Would you write out the entries below word for word, omitting the pictures?

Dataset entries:
::::::
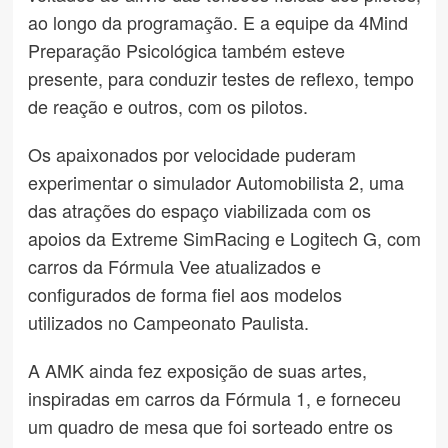
ao longo da programação. E a equipe da 4Mind
Preparação Psicológica também esteve
presente, para conduzir testes de reflexo, tempo
de reação e outros, com os pilotos.
Os apaixonados por velocidade puderam
experimentar o simulador Automobilista 2, uma
das atrações do espaço viabilizada com os
apoios da Extreme SimRacing e Logitech G, com
carros da Fórmula Vee atualizados e
configurados de forma fiel aos modelos
utilizados no Campeonato Paulista.
A AMK ainda fez exposição de suas artes,
inspiradas em carros da Fórmula 1, e forneceu
um quadro de mesa que foi sorteado entre os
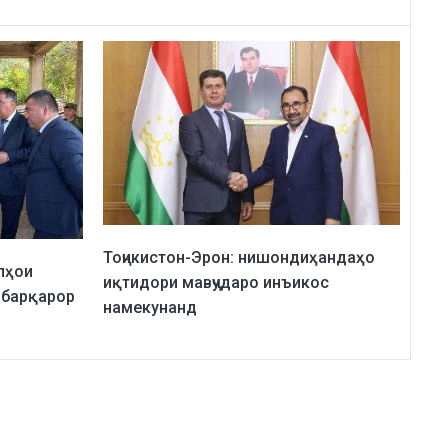
Тоҷикистон-Эрон: нишондиҳандаҳо
лҳои
иқтидори мавҷударо инъикос
 барқарор
намекунанд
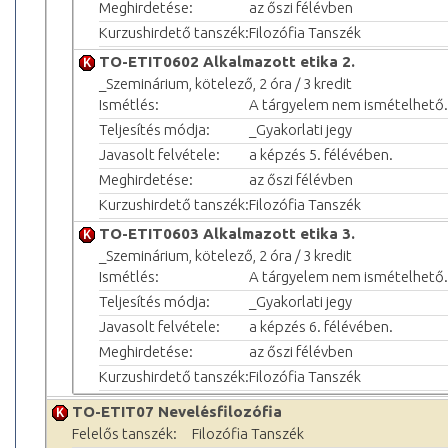
Meghirdetése:
az őszi félévben
Kurzushirdető tanszék:
Filozófia Tanszék
TO-ETIT0602 Alkalmazott etika 2.
_Szeminárium, kötelező, 2 óra / 3 kredit
Ismétlés:
A tárgyelem nem ismételhető.
Teljesítés módja:
_Gyakorlati jegy
Javasolt felvétele:
a képzés 5. félévében.
Meghirdetése:
az őszi félévben
Kurzushirdető tanszék:
Filozófia Tanszék
TO-ETIT0603 Alkalmazott etika 3.
_Szeminárium, kötelező, 2 óra / 3 kredit
Ismétlés:
A tárgyelem nem ismételhető.
Teljesítés módja:
_Gyakorlati jegy
Javasolt felvétele:
a képzés 6. félévében.
Meghirdetése:
az őszi félévben
Kurzushirdető tanszék:
Filozófia Tanszék
TO-ETIT07 Nevelésfilozófia
Felelős tanszék:
Filozófia Tanszék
::::::
RESPONSE TO THIS TASK:
ao longo da programação. E a equipe da 4Mind
Preparação Psicológica também esteve
presente, para conduzir testes de reflexo, tempo
de reação e outros, com os pilotos.
Os apaixonados por velocidade puderam
experimentar o simulador Automobilista 2, uma
das atrações do espaço viabilizada com os
apoios da Extreme SimRacing e Logitech G, com
carros da Fórmula Vee atualizados e
configurados de forma fiel aos modelos
utilizados no Campeonato Paulista.
A AMK ainda fez exposição de suas artes,
inspiradas em carros da Fórmula 1, e forneceu
um quadro de mesa que foi sorteado entre os
Тоҷикистон-Эрон: нишондиҳандаҳо
лҳои
иқтидори мавҷударо инъикос
 барқарор
намекунанд
Meghirdetése:
az őszi félévben
Kurzushirdető tanszék:
Filozófia Tanszék
TO-ETIT0602 Alkalmazott etika 2.
_Szeminárium, kötelező, 2 óra / 3 kredit
Ismétlés:
A tárgyelem nem ismételhető.
Teljesítés módja:
_Gyakorlati jegy
Javasolt felvétele:
a képzés 5. félévében.
Meghirdetése:
az őszi félévben
Kurzushirdető tanszék:
Filozófia Tanszék
TO-ETIT0603 Alkalmazott etika 3.
_Szeminárium, kötelező, 2 óra / 3 kredit
Ismétlés:
A tárgyelem nem ismételhető.
Teljesítés módja:
_Gyakorlati jegy
Javasolt felvétele:
a képzés 6. félévében.
Meghirdetése:
az őszi félévben
Kurzushirdető tanszék:
Filozófia Tanszék
TO-ETIT07 Nevelésfilozófia
Felelős tanszék:
Filozófia Tanszék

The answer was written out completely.